The company said that the player would play back music at a level surpassing the typical smart phone. The service comes with its own iTunes-like media manager that can download music from its endemic store and load it onto the PonoPlayer. The Pono store will offer music from both major and independent labels.


The player is described as a portable device with an intuitive LCD touch screen. It contains 128 gigabytes of memory, which can store between 1,000 and 2,000 high-resolution songs, depending on the resolution and length of the recording. The device will also accept memory cards, which will hold more music and playlists. Young's company developed the player technology with Boulder, Colorado-based engineering team at Ayre, whose CEO, Charlie Hansen, said, 'We will always be grateful to Neil Young for changing the landscape of recorded music.'


In early 2012, Young said he believed that Apple co-founder Steve Jobs - who had passed away the previous October - would have backed the idea behind PonoMusic. 'Steve Jobs [was] a pioneer of digital music, and his legacy is tremendous,' he said. 'But when he went home, he listened to vinyl.

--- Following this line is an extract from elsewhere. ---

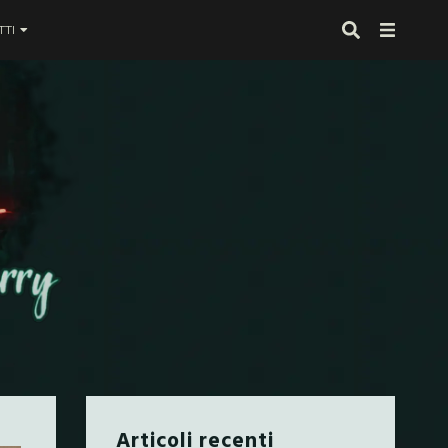
TI
 proprio alla fine
Articoli recenti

And you've got to believe that if he'd lived long enough, he would have done what I'm trying to do.' Young said that he had met with Jobs shortly before his death to discuss his service and that 'we were working on it.'


Although the exact tech specifics have yet to be released, reports from 2012 said that Warner Music Group had converted thousands of albums from its archives to 192 kHz and 24-bit sound in anticipation of Pono's release. In a Facebook post from 2013, Young wrote, 'The simplest way to describe what we've accomplished is that we've liberated the music of the artist from the digital file and restored it to its original artistic quality - as it was in the studio. So it has primal power.'


In addition to launching Pono, Young is planning the release of an album he told Rolling Stone was 'one of the lowest-tech experiences I've ever had.' The record, A Letter Home, is due out this month via Jack White's label Third Man. Also this year, Young is also planning to release a book about his love of cars in the fall.